=== Begin Enclosure ===

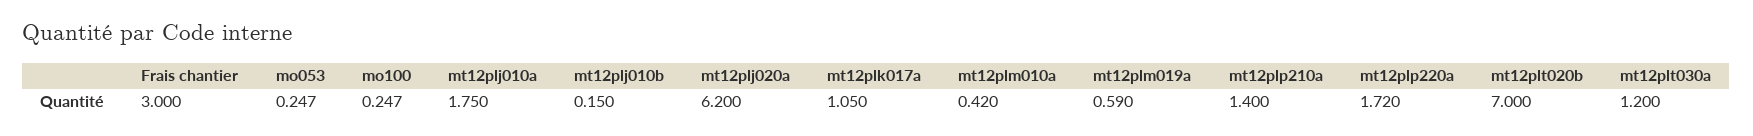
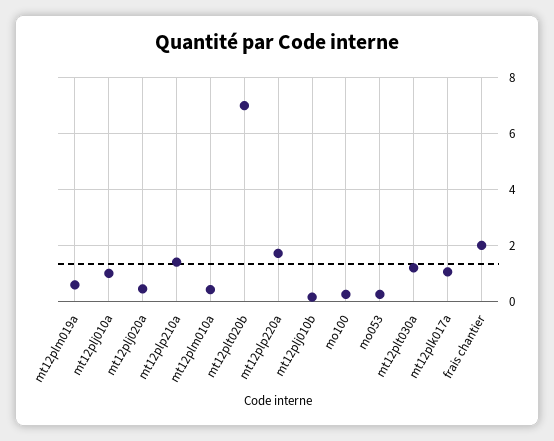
  {
-   "Frais chantier": 3,
+   "Frais chantier": 2,
    "mo053": 0.247,
    "mo100": 0.247,
-   "mt12plj010a": 1.75,
+   "mt12plj010a": 1,
    "mt12plj010b": 0.15,
-   "mt12plj020a": 6.2,
+   "mt12plj020a": 0.5,
    "mt12plk017a": 1.05,
    "mt12plm010a": 0.42,
    "mt12plm019a": 0.59,
    "mt12plp210a": 1.4,
    "mt12plp220a": 1.72,
    "mt12plt020b": 7,
    "mt12plt030a": 1.2
  }

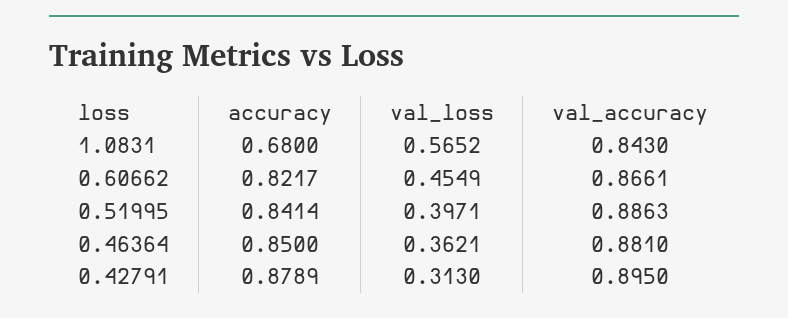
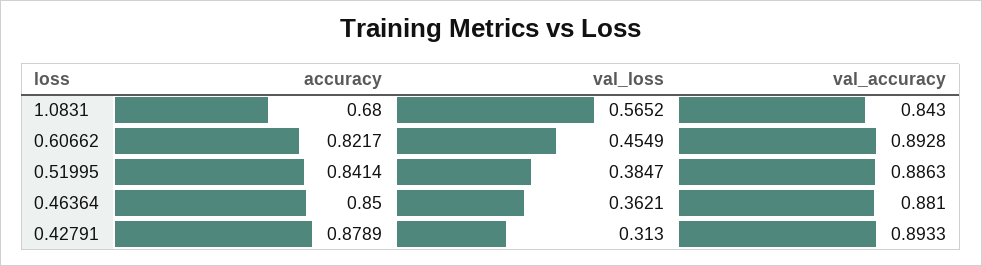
  {
    "accuracy": {
      "1.0831": 0.68,
      "0.60662": 0.8217,
      "0.51995": 0.8414,
      "0.46364": 0.85,
      "0.42791": 0.8789
    },
    "val_loss": {
      "1.0831": 0.5652,
      "0.60662": 0.4549,
-     "0.51995": 0.3971,
+     "0.51995": 0.3847,
      "0.46364": 0.3621,
      "0.42791": 0.313
    },
    "val_accuracy": {
      "1.0831": 0.843,
-     "0.60662": 0.8661,
+     "0.60662": 0.8928,
      "0.51995": 0.8863,
      "0.46364": 0.881,
-     "0.42791": 0.895
+     "0.42791": 0.8933
    }
  }

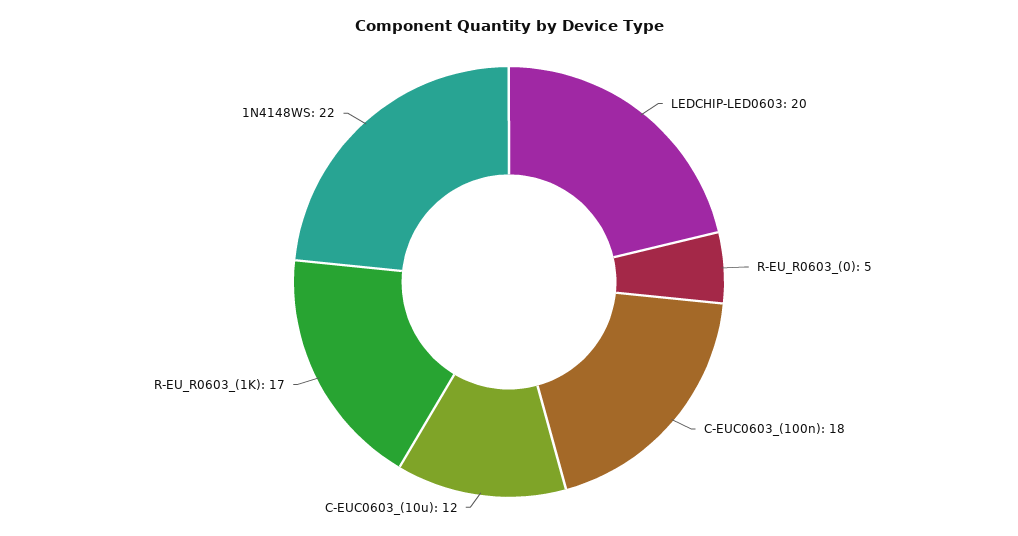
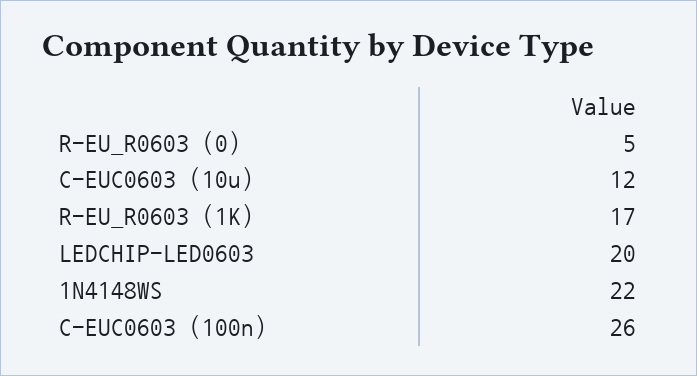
  {
    "LEDCHIP-LED0603": 20,
    "R-EU_R0603_(0)": 5,
-   "C-EUC0603_(100n)": 18,
+   "C-EUC0603_(100n)": 26,
    "C-EUC0603_(10u)": 12,
    "R-EU_R0603_(1K)": 17,
    "1N4148WS": 22
  }

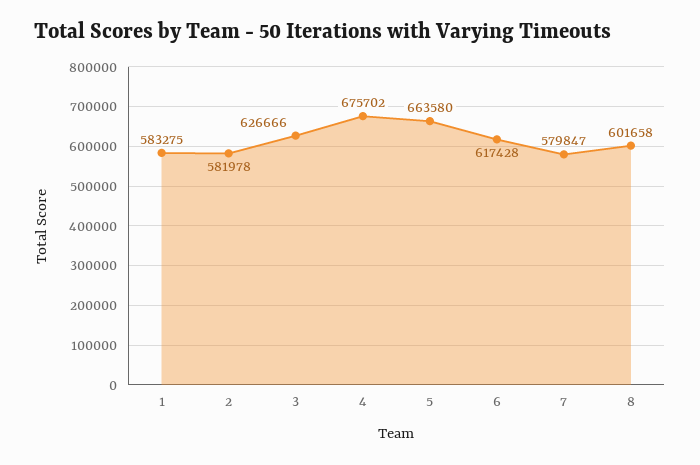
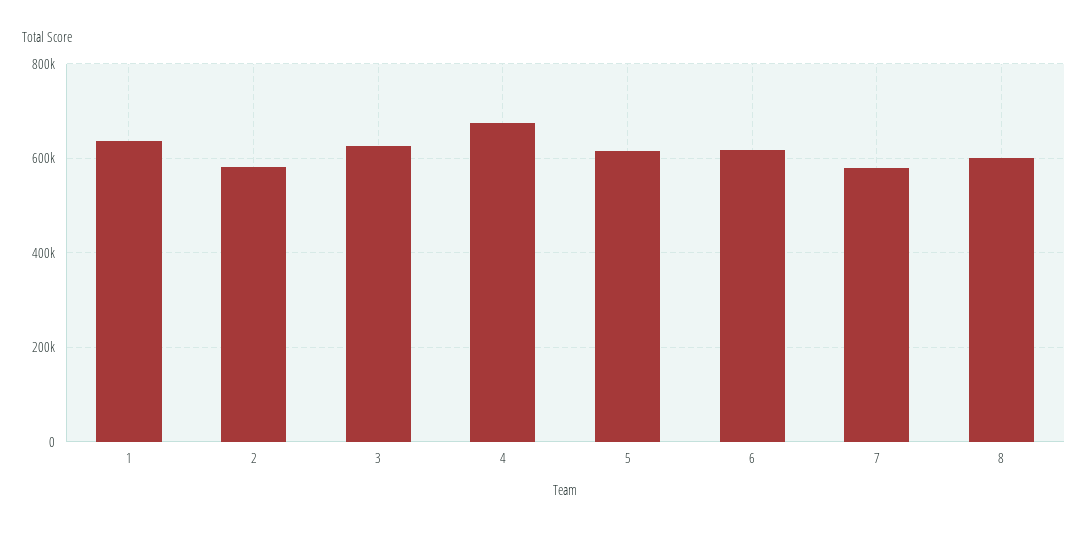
  {
-   "1": 583275,
+   "1": 640000,
    "2": 581978,
    "3": 626666,
    "4": 675702,
-   "5": 663580,
+   "5": 620000,
    "6": 617428,
    "7": 579847,
    "8": 601658
  }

=== End Enclosure ===

What you need to do - Go through the material and set it down again exactly, but without any pictures.

Task result -
  {
-   "Frais chantier": 3,
+   "Frais chantier": 2,
    "mo053": 0.247,
    "mo100": 0.247,
-   "mt12plj010a": 1.75,
+   "mt12plj010a": 1,
    "mt12plj010b": 0.15,
-   "mt12plj020a": 6.2,
+   "mt12plj020a": 0.5,
    "mt12plk017a": 1.05,
    "mt12plm010a": 0.42,
    "mt12plm019a": 0.59,
    "mt12plp210a": 1.4,
    "mt12plp220a": 1.72,
    "mt12plt020b": 7,
    "mt12plt030a": 1.2
  }

  {
    "accuracy": {
      "1.0831": 0.68,
      "0.60662": 0.8217,
      "0.51995": 0.8414,
      "0.46364": 0.85,
      "0.42791": 0.8789
    },
    "val_loss": {
      "1.0831": 0.5652,
      "0.60662": 0.4549,
-     "0.51995": 0.3971,
+     "0.51995": 0.3847,
      "0.46364": 0.3621,
      "0.42791": 0.313
    },
    "val_accuracy": {
      "1.0831": 0.843,
-     "0.60662": 0.8661,
+     "0.60662": 0.8928,
      "0.51995": 0.8863,
      "0.46364": 0.881,
-     "0.42791": 0.895
+     "0.42791": 0.8933
    }
  }

  {
    "LEDCHIP-LED0603": 20,
    "R-EU_R0603_(0)": 5,
-   "C-EUC0603_(100n)": 18,
+   "C-EUC0603_(100n)": 26,
    "C-EUC0603_(10u)": 12,
    "R-EU_R0603_(1K)": 17,
    "1N4148WS": 22
  }

  {
-   "1": 583275,
+   "1": 640000,
    "2": 581978,
    "3": 626666,
    "4": 675702,
-   "5": 663580,
+   "5": 620000,
    "6": 617428,
    "7": 579847,
    "8": 601658
  }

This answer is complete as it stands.